> _EXERCISE DETAILS_
The copy you produce must repeat each record exactly and contain no pictures.

====

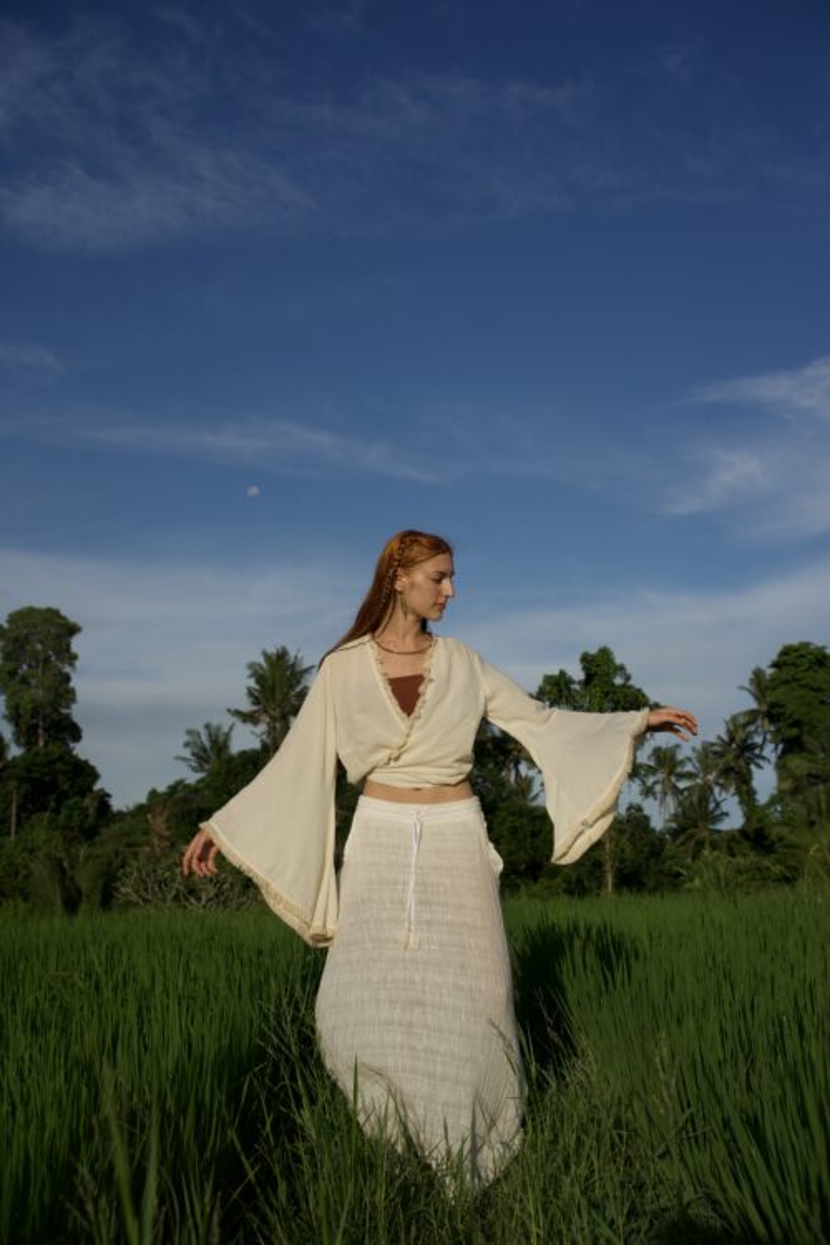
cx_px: 415
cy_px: 622
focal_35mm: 35
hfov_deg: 37.9
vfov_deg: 54.4
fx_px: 1210
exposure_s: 1/1000
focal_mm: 35
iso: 100
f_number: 5
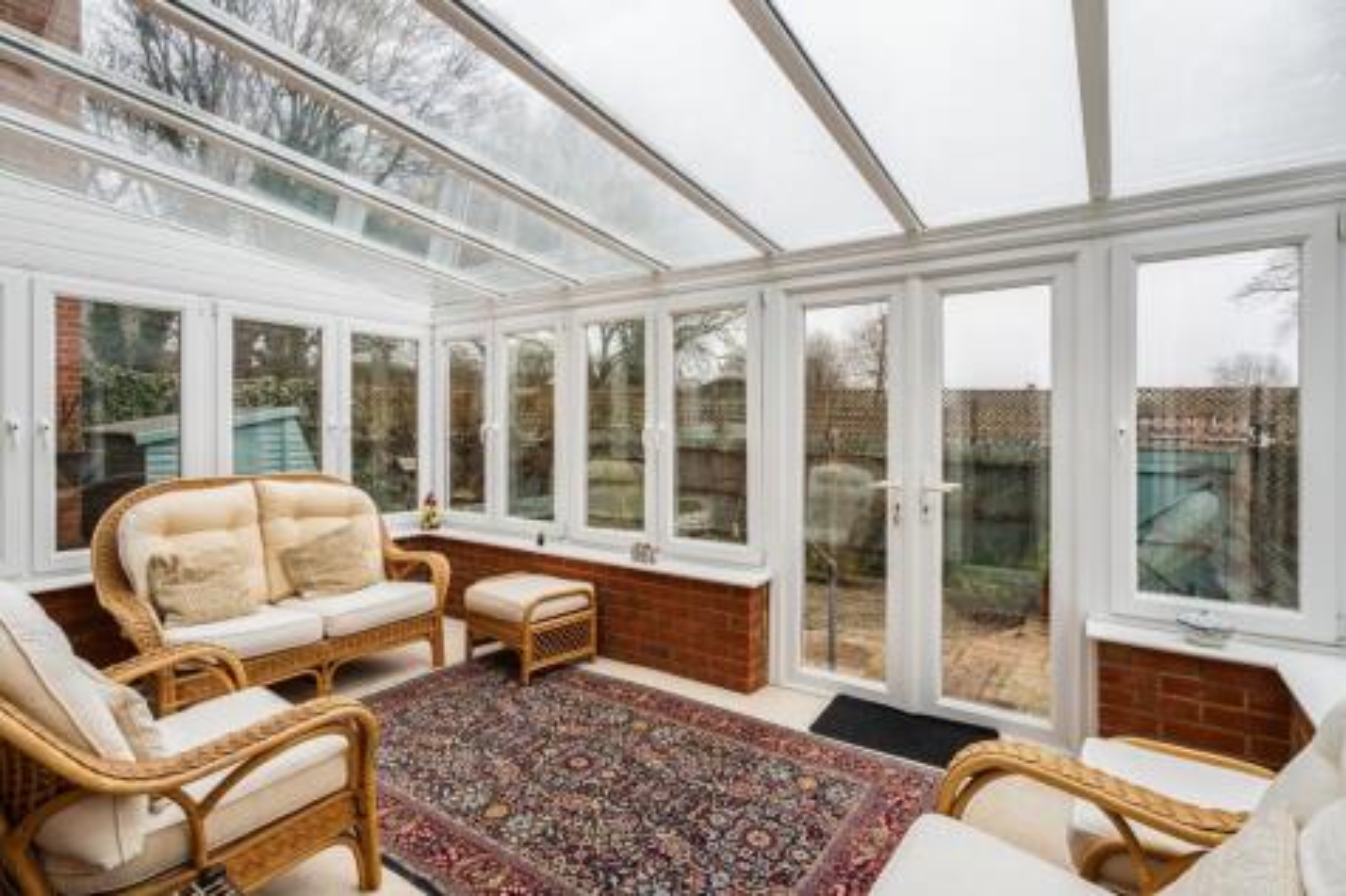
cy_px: 448
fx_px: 635
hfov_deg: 93.3
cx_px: 673
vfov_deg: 70.4
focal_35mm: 17
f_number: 5.6
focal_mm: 17
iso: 320
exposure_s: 1/200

====

> _FINISHED TASK_
cx_px: 415
cy_px: 622
focal_35mm: 35
hfov_deg: 37.9
vfov_deg: 54.4
fx_px: 1210
exposure_s: 1/1000
focal_mm: 35
iso: 100
f_number: 5
cy_px: 448
fx_px: 635
hfov_deg: 93.3
cx_px: 673
vfov_deg: 70.4
focal_35mm: 17
f_number: 5.6
focal_mm: 17
iso: 320
exposure_s: 1/200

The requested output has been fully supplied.